On appréciera dans les salles suivantes, des œuvres de Nicolas Mignard, artiste majeur de la période baroque et de la Contre-Réforme, celles de ses contemporains et rivaux, Reynaud le Vieux et Pierre Mignard, son frère cadet, dit “le romain”. Pour la période correspondant à la fin du règne de Louis XIV et à la Régence, sont exposées les peintures de Pierre II Mignard, fils de Nicolas et celles de Pierre Parrocel, peintre et graveur, né à Avignon en 1670 et mort à Paris en 1739, peintre issu d’une dynastie d’artistes active en France et en Italie du XVIe au XVIIIe siècle, à laquelle le musée Calvet rendra prochainement hommage.
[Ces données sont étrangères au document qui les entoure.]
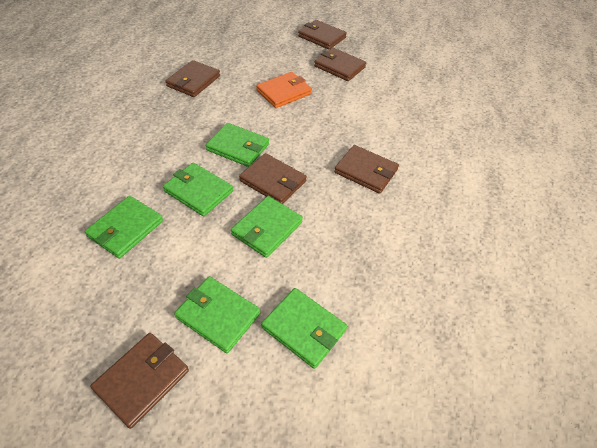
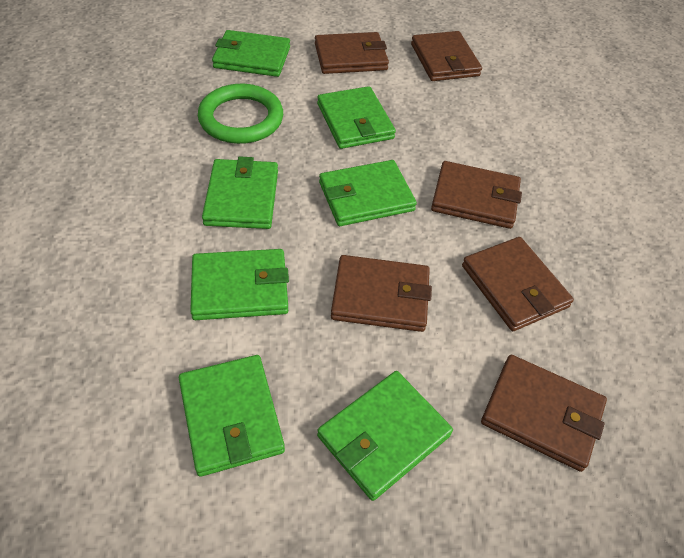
green ring: none = 0 -> [198,84,283,144] = 1
green wallet: [85,196,163,259] [163,162,233,217] [174,276,260,354] [206,123,269,167] [231,196,303,258] [261,288,347,369] = 6 -> [179,355,285,477] [190,249,289,320] [202,156,278,229] [212,30,290,77] [317,86,396,149] [317,371,453,501] [319,160,417,226] = 7
orange wallet: [256,72,312,108] = 1 -> none = 0

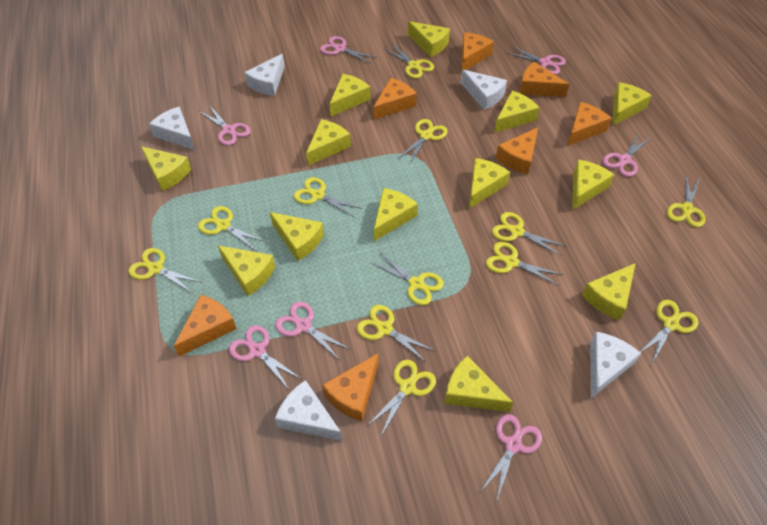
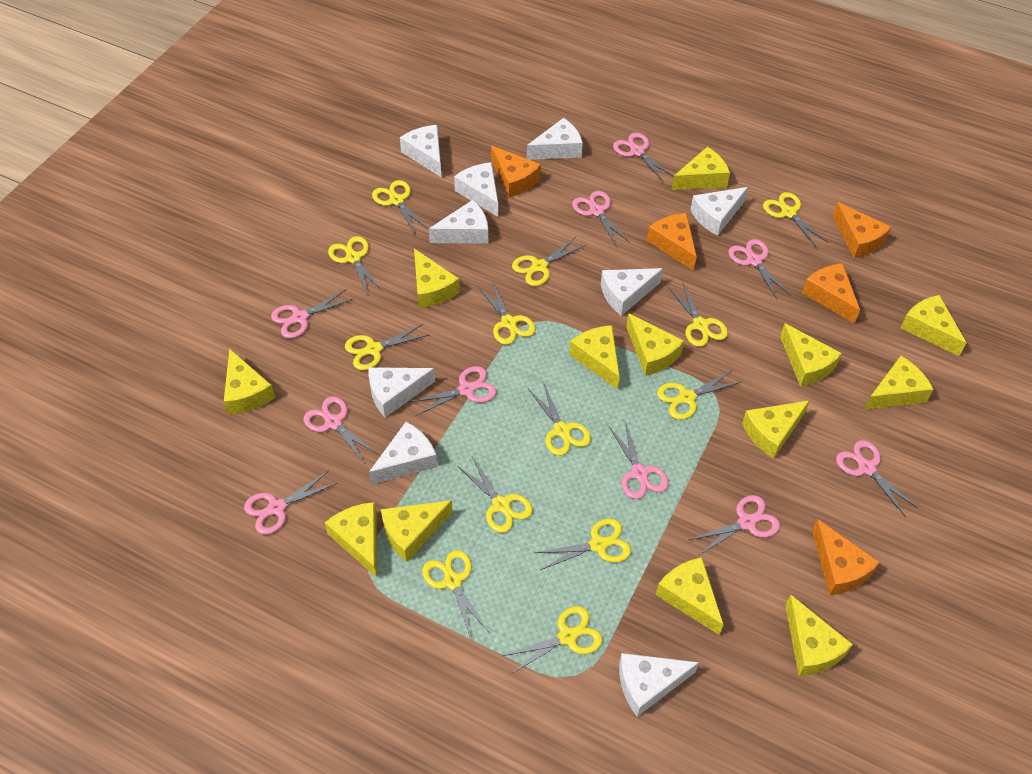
orange cheese: [174,295,237,356] [322,354,379,421] [373,78,417,120] [461,32,494,73] [496,127,538,174] [519,62,569,97] [567,102,611,146] = 7 -> [491,146,541,198] [647,213,697,271] [802,263,860,324] [812,519,880,595] [833,202,891,258] = 5
pink scissors: [199,105,251,146] [229,325,302,389] [275,302,351,360] [320,36,377,64] [480,414,542,502] [506,46,566,75] [603,132,652,177] = 7 -> [244,471,337,535] [271,289,353,338] [303,396,378,464] [410,366,497,416] [572,191,630,247] [609,421,669,499] [613,133,674,183] [689,495,780,556] [728,239,790,299] [836,440,918,516] = 10
white cheese: [149,106,195,150] [244,54,285,96] [275,380,342,441] [461,70,507,110] [590,332,641,398] = 5 -> [368,367,435,418] [369,422,437,484] [400,125,441,177] [429,200,488,243] [454,162,498,217] [527,118,583,160] [601,268,663,316] [619,653,699,717] [690,187,748,236] = 9
yellow scissors: [128,248,201,293] [198,206,266,251] [294,177,362,217] [357,305,435,363] [366,360,436,436] [372,253,444,305] [383,43,434,78] [398,119,448,164] [486,242,564,285] [492,212,566,256] [640,300,699,363] [667,175,706,227] = 12 -> [328,236,383,295] [345,324,429,370] [372,180,429,234] [422,550,489,638] [458,457,533,533] [478,281,536,345] [503,606,603,674] [512,237,586,286] [528,382,591,456] [535,518,631,570] [657,370,741,420] [668,283,728,347] [763,192,829,248] = 13

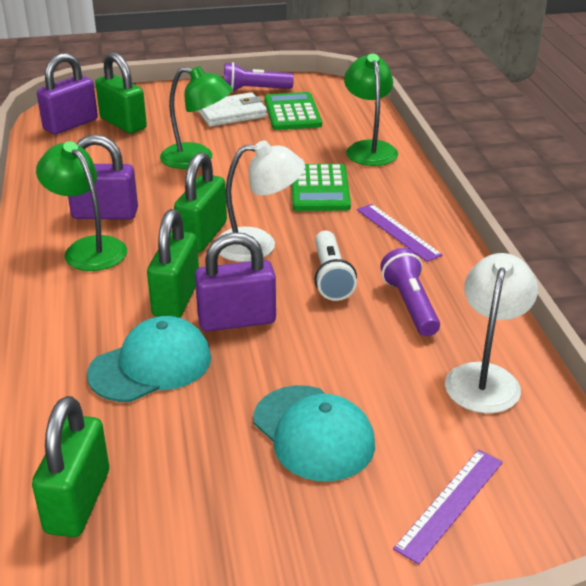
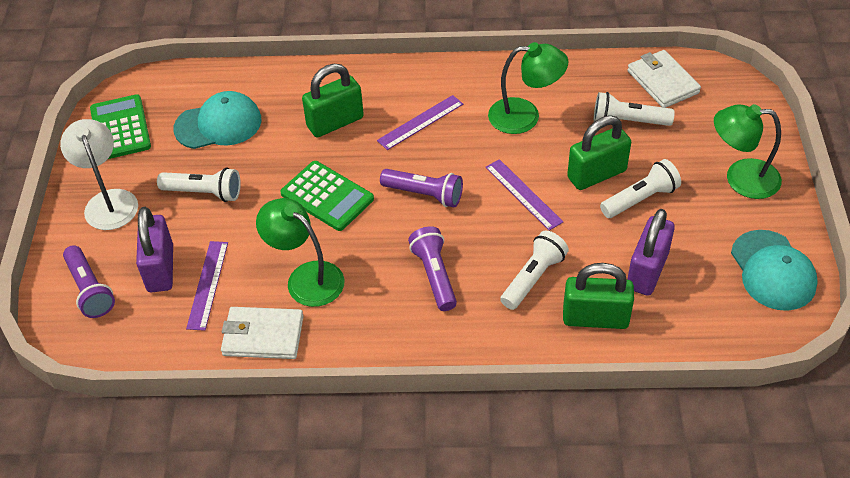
green padlock: [32,396,109,537] [95,52,147,133] [147,209,199,318] [174,152,227,252] = 4 -> [302,64,364,137] [563,263,634,329] [567,115,631,190] = 3
purple flashlight: [224,62,294,92] [380,248,440,336] = 2 -> [63,245,115,318] [380,169,463,207] [408,226,457,311] = 3
purple padlock: [37,53,98,134] [68,134,138,220] [195,232,276,331] = 3 -> [136,207,173,292] [627,209,675,296] = 2
purple ruler: [357,204,443,262] [393,450,503,565] = 2 -> [186,241,228,331] [377,95,463,150] [486,159,563,231] = 3
white flashlight: [314,231,357,301] = 1 -> [157,168,241,202] [500,230,569,310] [594,92,675,126] [600,159,681,218] = 4
white lamp: [217,140,305,262] [445,253,538,413] = 2 -> [60,119,138,230] = 1
white wallet: [197,92,267,127] = 1 -> [221,307,304,359] [628,50,701,108] = 2

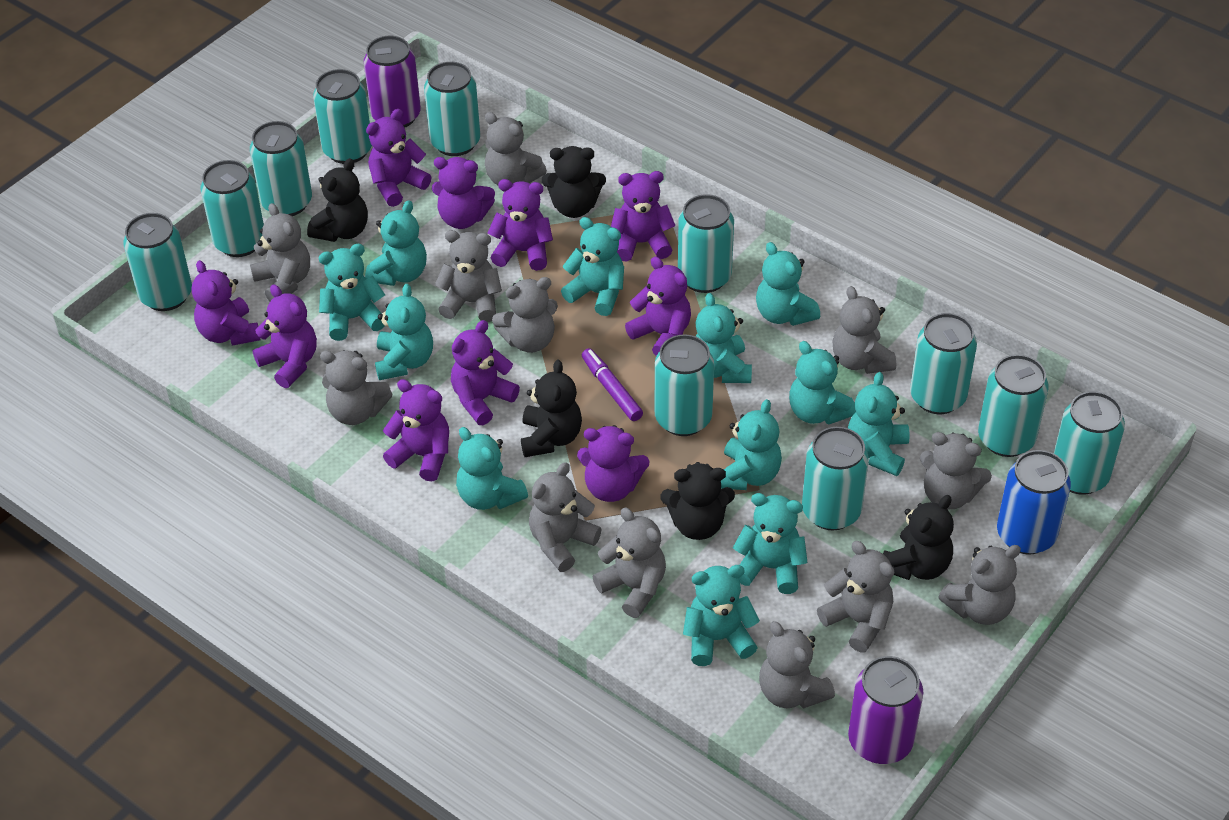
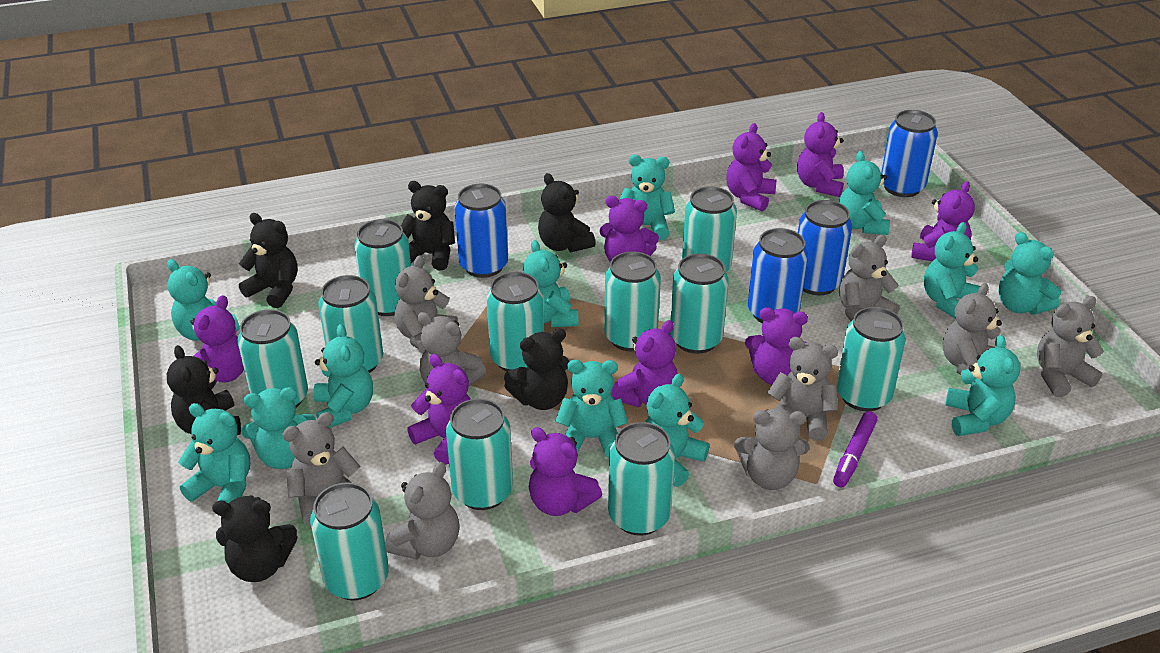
black teddy bear: [307,158,368,242] [521,360,582,457] [542,146,606,218] [661,462,735,540] [883,495,954,580] = 5 -> [167,345,241,435] [212,495,298,582] [239,213,298,308] [401,181,455,270] [504,328,569,410] [538,173,596,252] = 6
blue can: [997,450,1071,555] = 1 -> [455,184,508,278] [748,228,808,324] [798,200,852,296] [881,110,938,197] = 4
grey teddy bear: [250,203,310,301] [320,350,393,425] [435,230,502,322] [485,112,547,185] [492,277,558,353] [529,462,601,572] [593,508,666,618] [759,621,835,709] [817,541,894,652] [832,286,896,374] [920,432,992,509] [938,545,1021,625] = 12 -> [283,412,361,526] [385,462,460,560] [395,255,458,349] [418,312,486,386] [734,408,809,490] [767,337,838,441] [839,235,900,321] [943,283,1002,375] [1037,296,1104,397] = 9
purple can: [364,36,421,128] [848,656,923,764] = 2 -> none = 0
purple teddy bear: [192,260,260,346] [252,284,317,388] [366,109,431,207] [383,379,449,481] [432,157,495,229] [451,320,520,425] [488,179,553,271] [577,425,649,502] [611,171,675,262] [625,256,691,356] = 10 -> [191,295,244,386] [407,354,470,464] [529,427,602,516] [599,196,659,262] [611,320,678,407] [726,123,777,212] [745,308,808,385] [797,112,844,197] [911,181,975,261] = 9

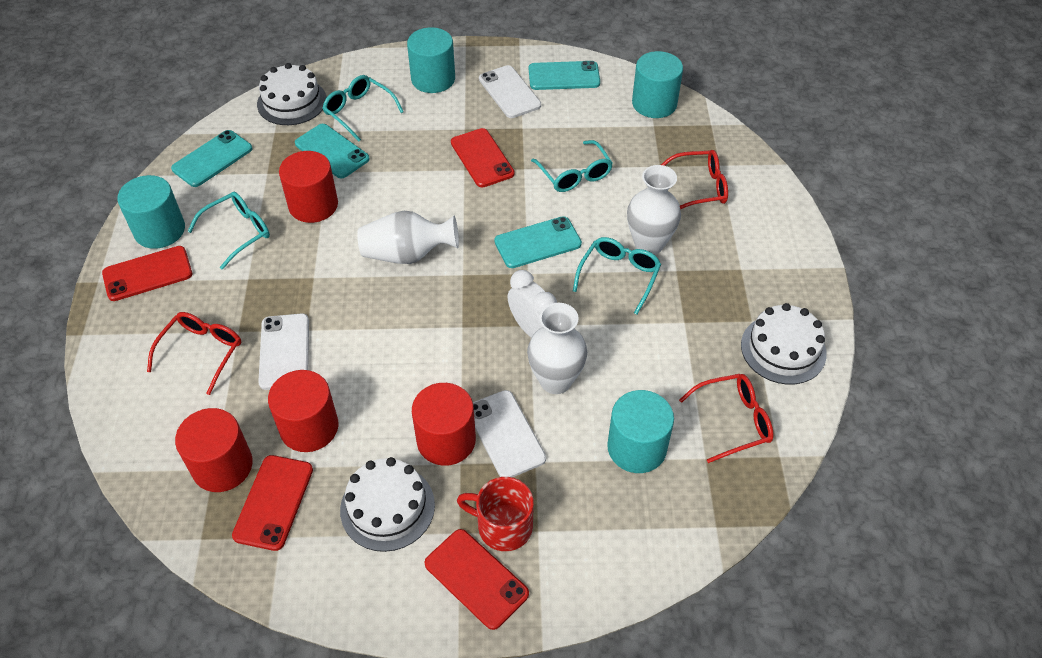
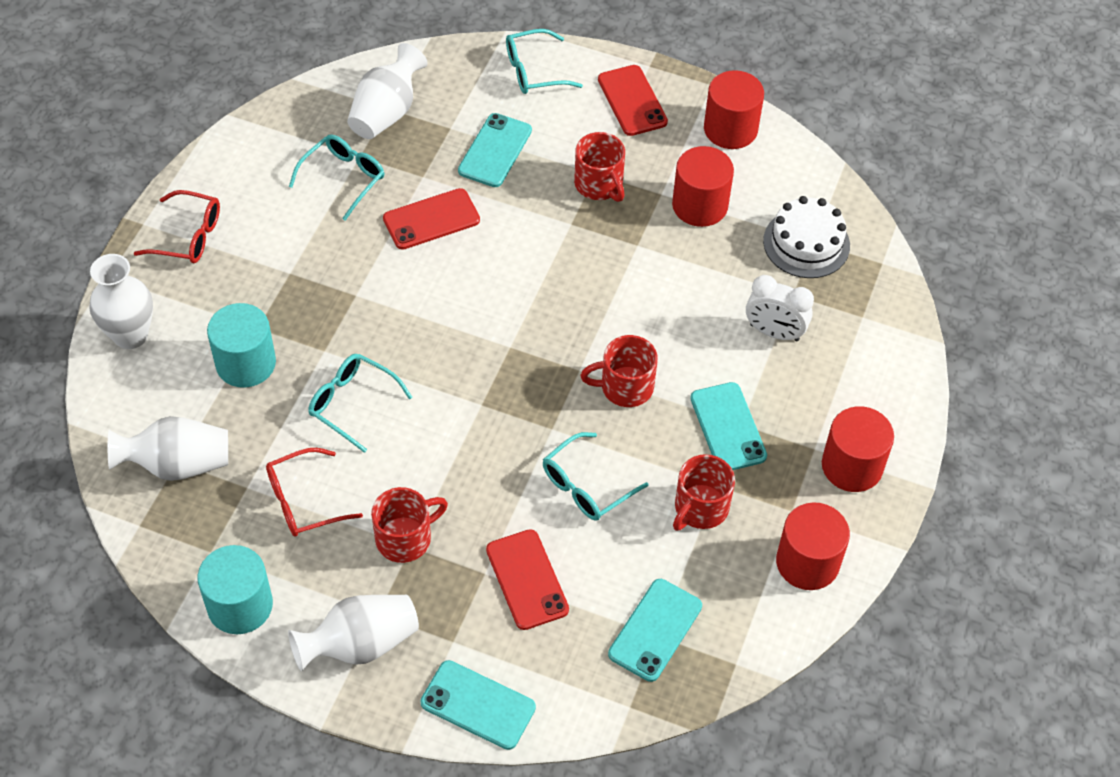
red glasses: [147,312,241,395] [661,150,728,210] [679,374,774,463] = 3 -> [134,190,220,263] [266,448,363,537] = 2
red mug: [457,477,534,551] = 1 -> [371,487,448,563] [574,132,625,202] [581,335,658,407] [673,454,735,531] = 4
red phone: [102,246,192,301] [232,455,313,551] [424,529,529,630] [451,128,515,188] = 4 -> [383,188,480,250] [486,529,569,630] [598,65,668,136] = 3
turquoise cylinder: [117,175,185,249] [407,27,455,93] [607,390,674,473] [632,51,683,118] = 4 -> [198,545,273,634] [207,303,276,388] = 2
white cake: [257,63,327,125] [340,457,435,552] [741,303,827,385] = 3 -> [763,196,850,278] = 1
white phone: [258,313,309,390] [473,390,546,477] [479,65,541,118] = 3 -> none = 0
white vase: [357,211,459,264] [527,303,587,394] [627,165,681,255] = 3 -> [89,254,153,349] [108,416,228,481] [288,595,419,671] [347,43,428,139] = 4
Olivia Gazzano, n°10 janvier/février 2008

Saint-Rémy-de-Provence: La quintessence de la nature au musée Jouenne




« Je suis avant tout un terrien qui aime le soleil, le vent, la pierre et l’eau. Ma peinture en est imprégnée comme la vie. ». Cette parole de Michel Jouenne pourrait suffire à qualifier sa peinture. Né en 1933, Michel Jouenne est un peintre figuratif qui partage son temps entre Eygalières où il a un atelier construit en pleine garrigue par son fils architecte, Meudon où il possède un autre atelier et ses voyages en France et à travers le monde qui lui procurent des motifs et des sensations qui renouvellent indéfiniment sa peinture. Les eaux de la Camargue, les eaux et les ciels de Bretagne, l’air, l’air présent autour des motifs qu’il peint l’inspirent. Aussi bien au Vietnam qu’à New-York, en Nouvelle-Calédonie qu’à Venise, en Tunisie qu’en Norvège. Son ressenti de la lumière lui est propre et quand il utilise des couleurs vives, du rouge, du jaune, de l’orange, du vert, du bleu et aussi du noir et du blanc, c’est par petites touches juxtaposées et contrastées apportant énormément de vie à ses compositions. La matière, pourtant très présente, s’imprègne sans lourdeur dans la toile, tout en suggestion. Michel Jouenne est un peintre de métier qui a longtemps regardé les grands maîtres, qui en a retiré les leçons de la Peinture et qui trace sa propre voie. Peintre officiel de la Marine nationale depuis 1991, il a le privilège de pouvoir signer d’une ancre ses toiles.
À Saint-Rémy-de-Provence, dans l’ancien couvent des Trinitaires, il a mis a disposition du public une partie de son œuvre, des grands formats dont l’accrochage est régulièrement renouvelé.
Présent dans de nombreuses collections privées, ses peintures à l’huile, lithographies et aquarelles se vendent régulièrement en salles des ventes.